====== Working data

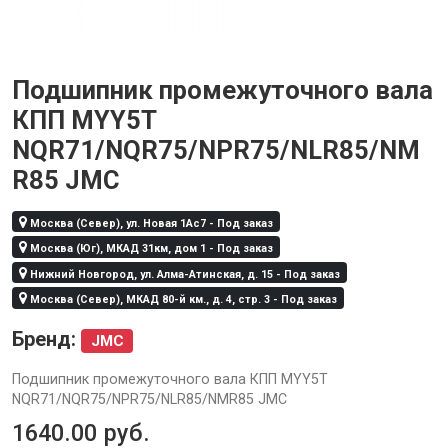
Подшипник промежуточного вала
КПП MYY5T
NQR71/NQR75/NPR75/NLR85/NM
R85 JMC
Москва (Север), ул. Новая 1Ас7 - Под заказ
Москва (Юг), МКАД 31км, дом 1 - Под заказ
Нижний Новгород, ул. Алма-Атинская, д. 15 - Под заказ
Москва (Север), МКАД 80-й км., д. 4, стр. 3 - Под заказ
Бренд:
JMC
Подшипник промежуточного вала КПП MYY5T
NQR71/NQR75/NPR75/NLR85/NMR85 JMC
1640.00
руб.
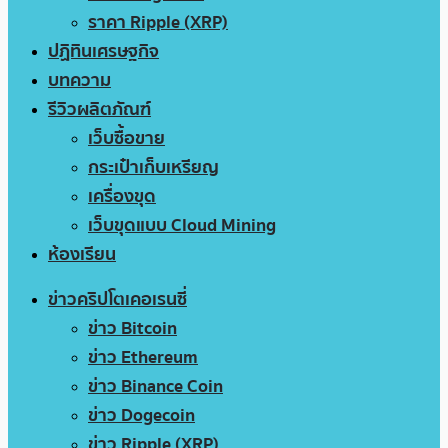
ราคา Ripple (XRP)
ปฏิทินเศรษฐกิจ
บทความ
รีวิวผลิตภัณฑ์
เว็บซื้อขาย
กระเป๋าเก็บเหรียญ
เครื่องขุด
เว็บขุดแบบ Cloud Mining
ห้องเรียน
ข่าวคริปโตเคอเรนซี่
ข่าว Bitcoin
ข่าว Ethereum
ข่าว Binance Coin
ข่าว Dogecoin
ข่าว Ripple (XRP)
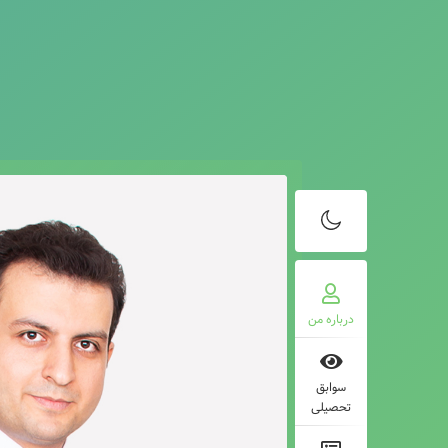
درباره من
سوابق
تحصیلی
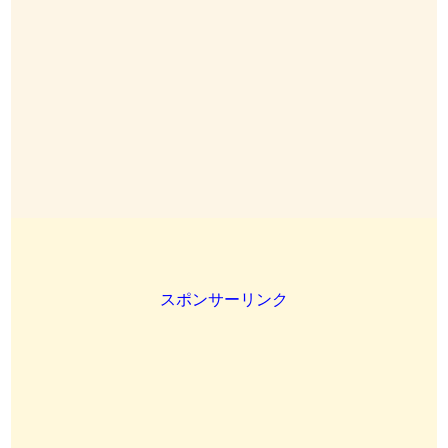
スポンサーリンク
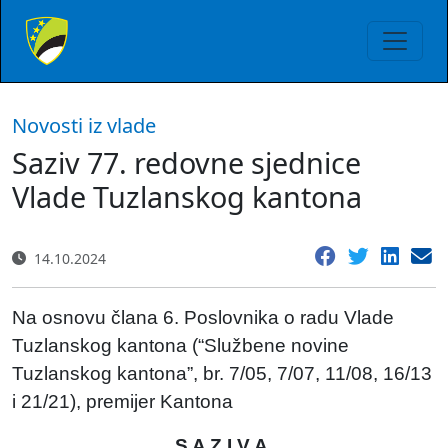
Novosti iz vlade
Saziv 77. redovne sjednice
Vlade Tuzlanskog kantona
14.10.2024
Na osnovu člana 6. Poslovnika o radu Vlade
Tuzlanskog kantona (“Službene novine
Tuzlanskog kantona”, br. 7/05, 7/07, 11/08, 16/13
i 21/21), premijer Kantona
S A Z I V A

============

_Task objective_
Please restate the entries word for word, with all pictures left out.

_Answer for this exercise_
Подшипник промежуточного вала
КПП MYY5T
NQR71/NQR75/NPR75/NLR85/NM
R85 JMC
Москва (Север), ул. Новая 1Ас7 - Под заказ
Москва (Юг), МКАД 31км, дом 1 - Под заказ
Нижний Новгород, ул. Алма-Атинская, д. 15 - Под заказ
Москва (Север), МКАД 80-й км., д. 4, стр. 3 - Под заказ
Бренд:
JMC
Подшипник промежуточного вала КПП MYY5T
NQR71/NQR75/NPR75/NLR85/NMR85 JMC
1640.00
руб.
ราคา Ripple (XRP)
ปฏิทินเศรษฐกิจ
บทความ
รีวิวผลิตภัณฑ์
เว็บซื้อขาย
กระเป๋าเก็บเหรียญ
เครื่องขุด
เว็บขุดแบบ Cloud Mining
ห้องเรียน
ข่าวคริปโตเคอเรนซี่
ข่าว Bitcoin
ข่าว Ethereum
ข่าว Binance Coin
ข่าว Dogecoin
ข่าว Ripple (XRP)
درباره من
سوابق
تحصیلی
スポンサーリンク
Novosti iz vlade
Saziv 77. redovne sjednice
Vlade Tuzlanskog kantona
14.10.2024
Na osnovu člana 6. Poslovnika o radu Vlade
Tuzlanskog kantona (“Službene novine
Tuzlanskog kantona”, br. 7/05, 7/07, 11/08, 16/13
i 21/21), premijer Kantona
S A Z I V A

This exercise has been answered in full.